■ **EXERCISE**
Of the material below, only the lines from the line containing "line: (669, 147)" down to the line containing "arc: (1405, 586)" belong in the answer, written out exactly.

■ **DATASET CONTENT**
===

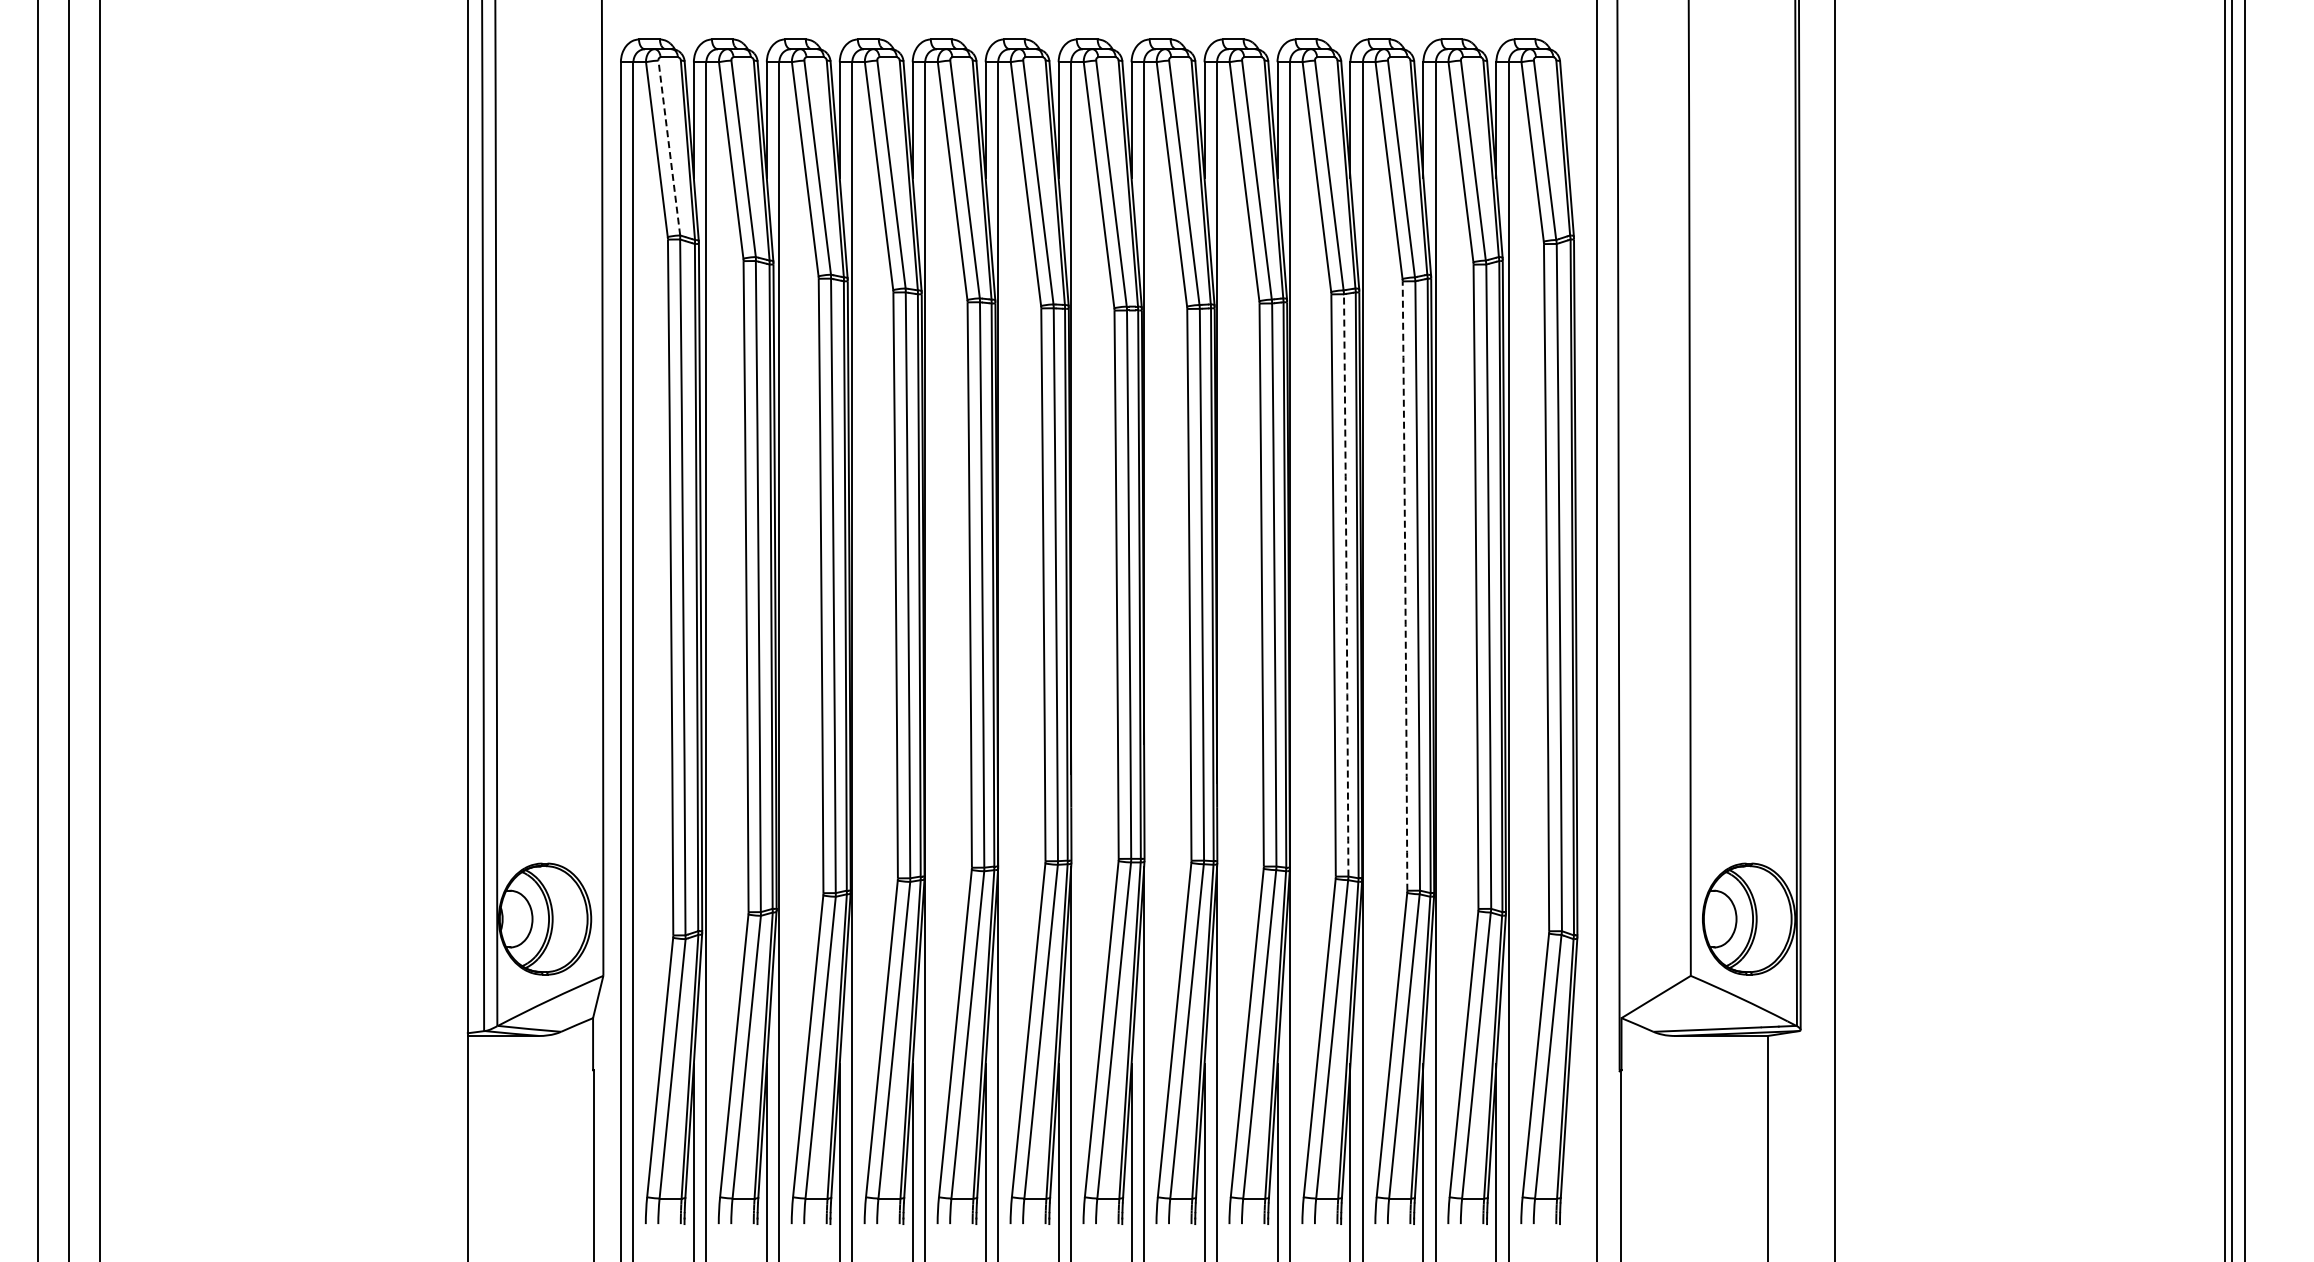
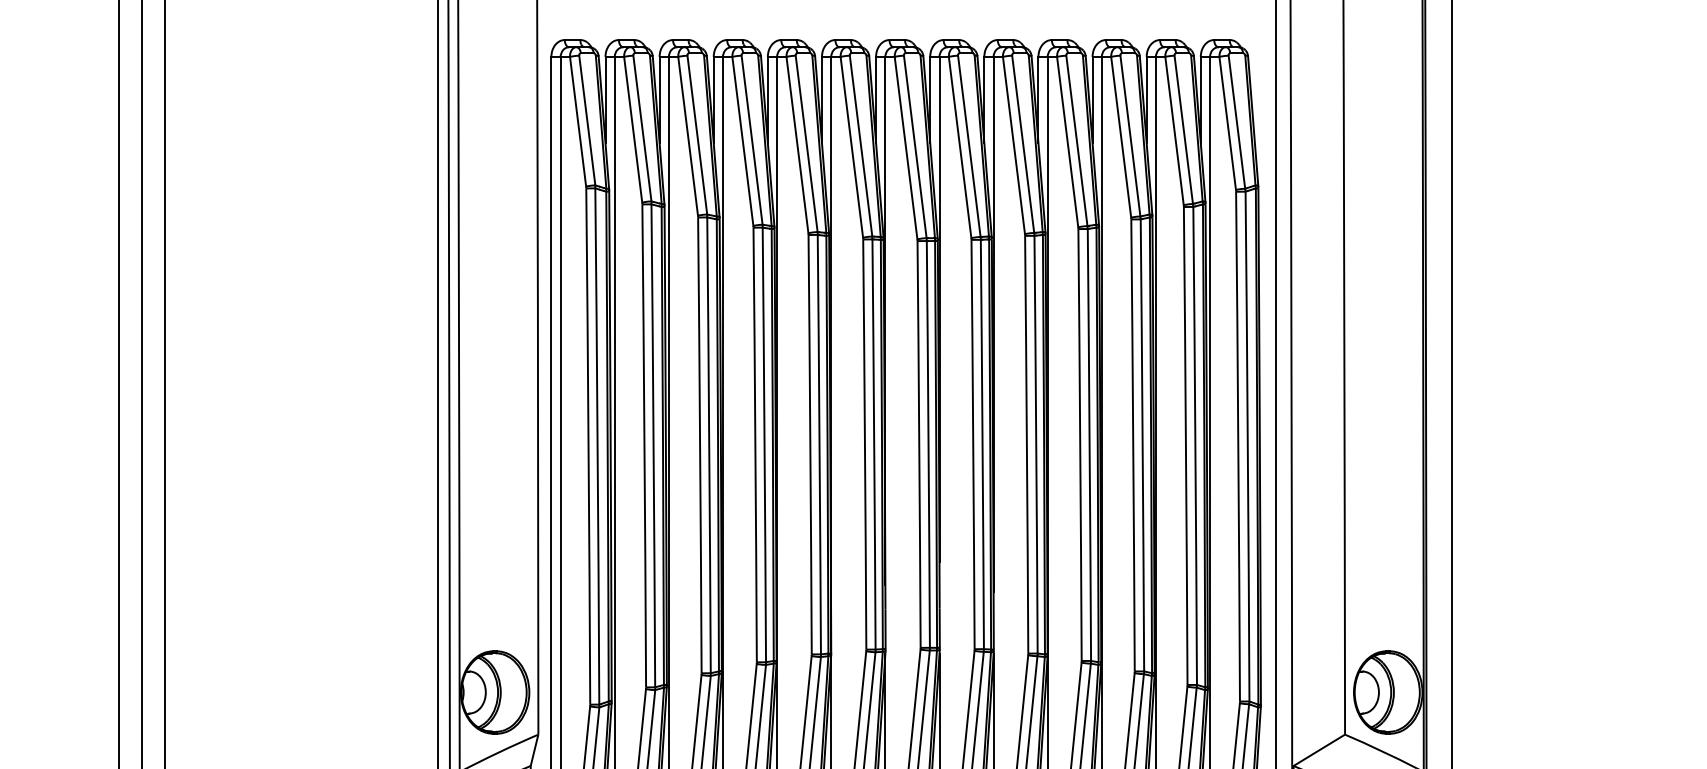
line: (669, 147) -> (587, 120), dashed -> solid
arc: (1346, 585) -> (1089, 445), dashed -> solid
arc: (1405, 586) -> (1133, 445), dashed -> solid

===

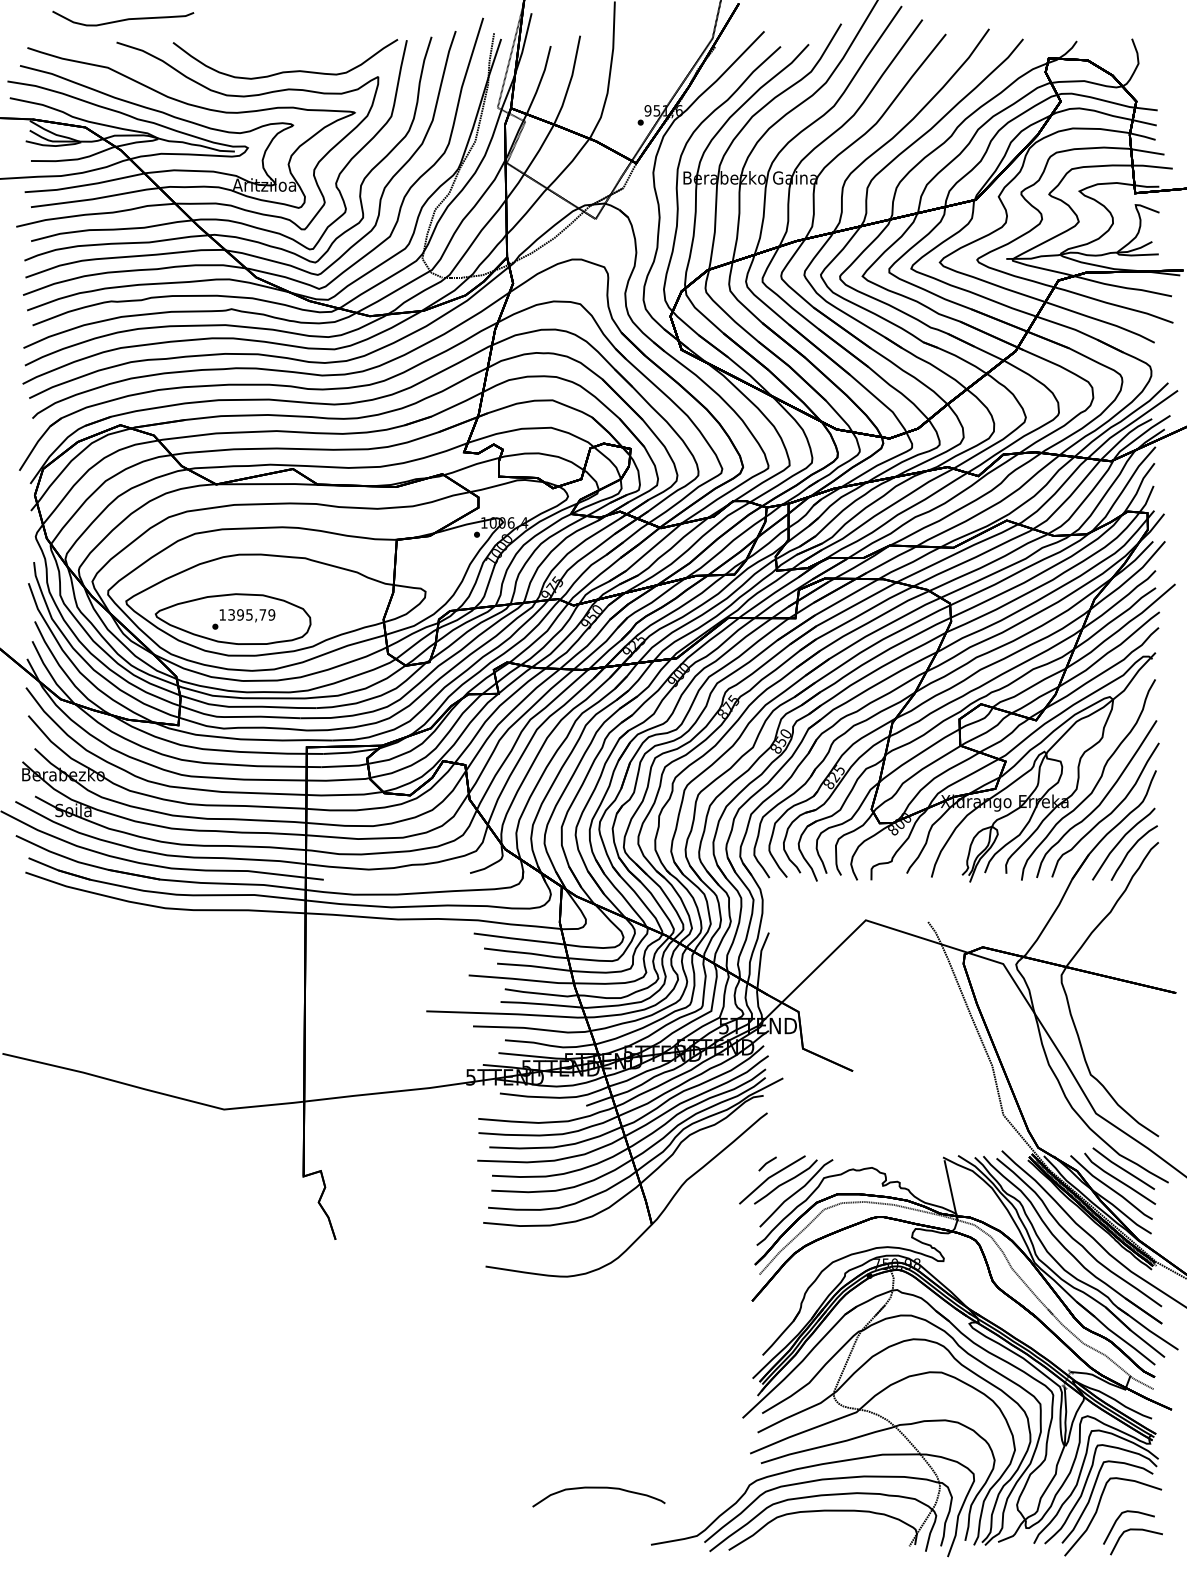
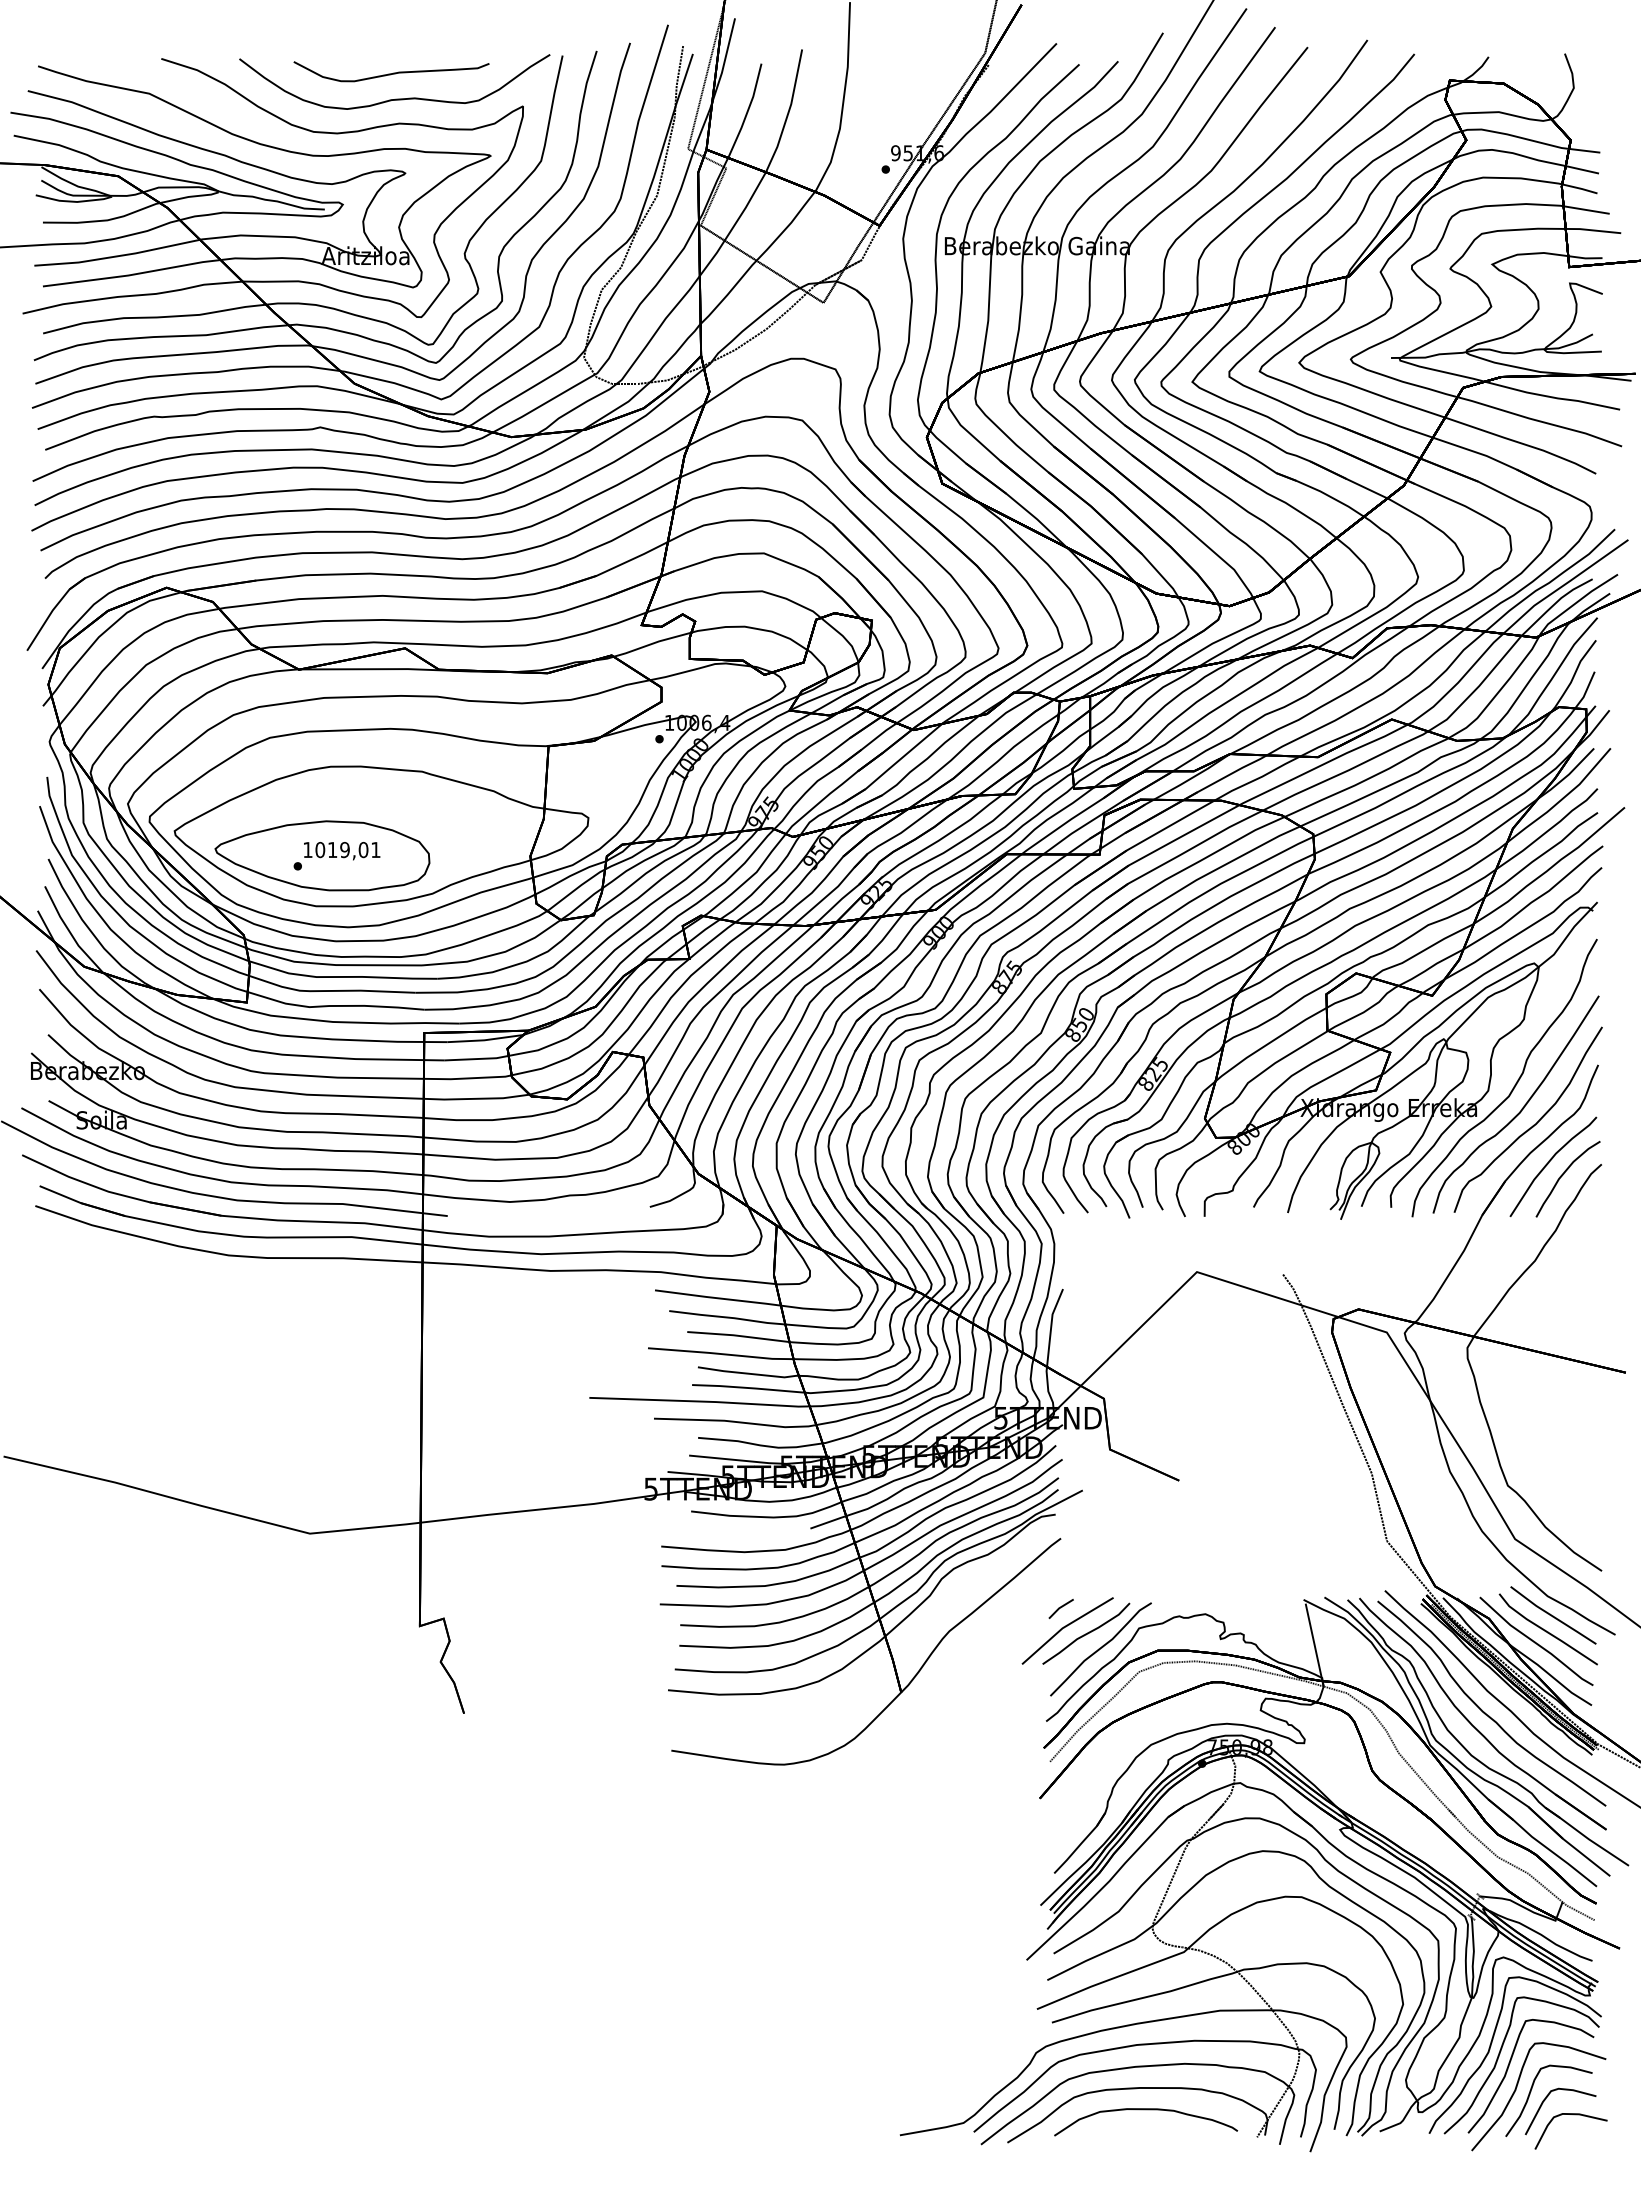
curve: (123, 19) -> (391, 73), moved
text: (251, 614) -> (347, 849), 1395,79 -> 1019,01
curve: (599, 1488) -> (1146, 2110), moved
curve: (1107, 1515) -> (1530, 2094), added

===

■ **SOLUTION TO THIS EXERCISE**
line: (669, 147) -> (587, 120), dashed -> solid
arc: (1346, 585) -> (1089, 445), dashed -> solid
arc: (1405, 586) -> (1133, 445), dashed -> solid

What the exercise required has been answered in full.